─── 本文抜粋 ───
セッションを担当したのは,Intelでグラフィックスソフトウェアエンジニアを務めるJeff Rous氏である。
統合型GPUが抱える3つの弱点を克服せよ
UE4といえば,先進的なグラフィックス表現に対応したゲームエンジンとして名高いが,それだけにUE4を利用するゲームでは,高性能なGPUが必要という印象を持つ人もいるかもしれない。
しかし現在では,ハイエンドGPUを搭載しないプラットフォームでも,UE4を使ったゲームが動作するようになっている。Intelの統合型GPUも同様で,UE4のリリース当初は対応していなかったものの,現在では統合型GPU向けの最適化を施すことで,ゲームを動作させられるようになった。
Rous氏によると,UE4が動作するよう最適化するにあたり,統合型GPUにはいくつかの弱点があったという。第1の問題点がグラフィックスメモリのバス帯域幅だ。
「統合型GPUは,単体GPUのように高速なGDDR5メモリを使うわけではないうえに,CPUと統合型GPUが同じメモリを共用している」とRous氏は述べていたが,ここは4Gamer読者なら周知の事実だろう。
こうした制約があるところにきて,UE4でよく利用される「Deferred Rendering」で使うジオメトリバッファ「GBuffer」が,非常に大きなメモリ帯域幅を必要とするのが問題になったという。
幸いなことに,UE4ではGBufferのデータフォーマットを変更するできるため,これを利用してメモリ帯域幅を抑えることが可能になったそうだ。
───
課題一覧.
(1) 本文で、Rous氏が統合型GPUの第1の問題点として挙げたものは何か。
(2) 本文のうち、「Rous氏によると,UE4が」を含む語句で始まり「r読者なら周知の事実だろう。」で終わる部分を、一字も変えずに書き出せ。
(3) 本文に出てくるアルファベット表記の語のうち、数字を含むものをすべて挙げよ。
本文だけを手がかりにすること。
─── 抽出エントリ ───
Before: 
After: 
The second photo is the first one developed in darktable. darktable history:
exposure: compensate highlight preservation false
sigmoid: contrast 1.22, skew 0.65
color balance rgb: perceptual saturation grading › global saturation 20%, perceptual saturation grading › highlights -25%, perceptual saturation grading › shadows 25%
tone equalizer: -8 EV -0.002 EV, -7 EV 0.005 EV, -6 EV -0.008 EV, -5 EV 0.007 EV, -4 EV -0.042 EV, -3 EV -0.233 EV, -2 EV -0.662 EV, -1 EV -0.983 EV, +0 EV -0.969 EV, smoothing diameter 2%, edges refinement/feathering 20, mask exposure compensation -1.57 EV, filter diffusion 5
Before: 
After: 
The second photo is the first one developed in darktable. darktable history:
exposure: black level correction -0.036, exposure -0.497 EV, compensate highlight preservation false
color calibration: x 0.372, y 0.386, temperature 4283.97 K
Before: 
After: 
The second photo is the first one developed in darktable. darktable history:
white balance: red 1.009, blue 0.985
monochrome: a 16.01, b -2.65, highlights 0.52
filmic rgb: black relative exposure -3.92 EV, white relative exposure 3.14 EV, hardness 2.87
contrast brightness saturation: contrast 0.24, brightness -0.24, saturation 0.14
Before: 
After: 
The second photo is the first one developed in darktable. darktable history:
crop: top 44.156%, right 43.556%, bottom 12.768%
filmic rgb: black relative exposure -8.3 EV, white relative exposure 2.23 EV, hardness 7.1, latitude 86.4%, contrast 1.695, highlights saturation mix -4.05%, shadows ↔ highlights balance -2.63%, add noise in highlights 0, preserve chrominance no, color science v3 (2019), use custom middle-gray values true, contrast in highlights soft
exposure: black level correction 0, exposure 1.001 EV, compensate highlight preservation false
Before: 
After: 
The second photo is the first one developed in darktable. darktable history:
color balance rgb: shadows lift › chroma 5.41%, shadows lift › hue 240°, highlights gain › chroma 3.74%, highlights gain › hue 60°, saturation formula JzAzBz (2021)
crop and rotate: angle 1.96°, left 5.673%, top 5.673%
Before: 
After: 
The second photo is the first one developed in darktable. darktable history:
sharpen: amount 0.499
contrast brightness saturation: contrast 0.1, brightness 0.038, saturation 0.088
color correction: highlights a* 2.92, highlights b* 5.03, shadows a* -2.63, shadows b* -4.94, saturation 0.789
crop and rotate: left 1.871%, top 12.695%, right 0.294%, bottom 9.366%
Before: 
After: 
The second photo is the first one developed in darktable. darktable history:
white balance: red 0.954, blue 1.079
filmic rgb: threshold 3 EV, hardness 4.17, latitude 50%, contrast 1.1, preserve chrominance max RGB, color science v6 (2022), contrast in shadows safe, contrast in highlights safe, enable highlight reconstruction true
───
解答例.
(1) グラフィックスメモリのバス帯域幅。

(2)
Rous氏によると,UE4が動作するよう最適化するにあたり,統合型GPUにはいくつかの弱点があったという。第1の問題点がグラフィックスメモリのバス帯域幅だ。
「統合型GPUは,単体GPUのように高速なGDDR5メモリを使うわけではないうえに,CPUと統合型GPUが同じメモリを共用している」とRous氏は述べていたが,ここは4Gamer読者なら周知の事実だろう。

(3) UE4、GDDR5、4Gamer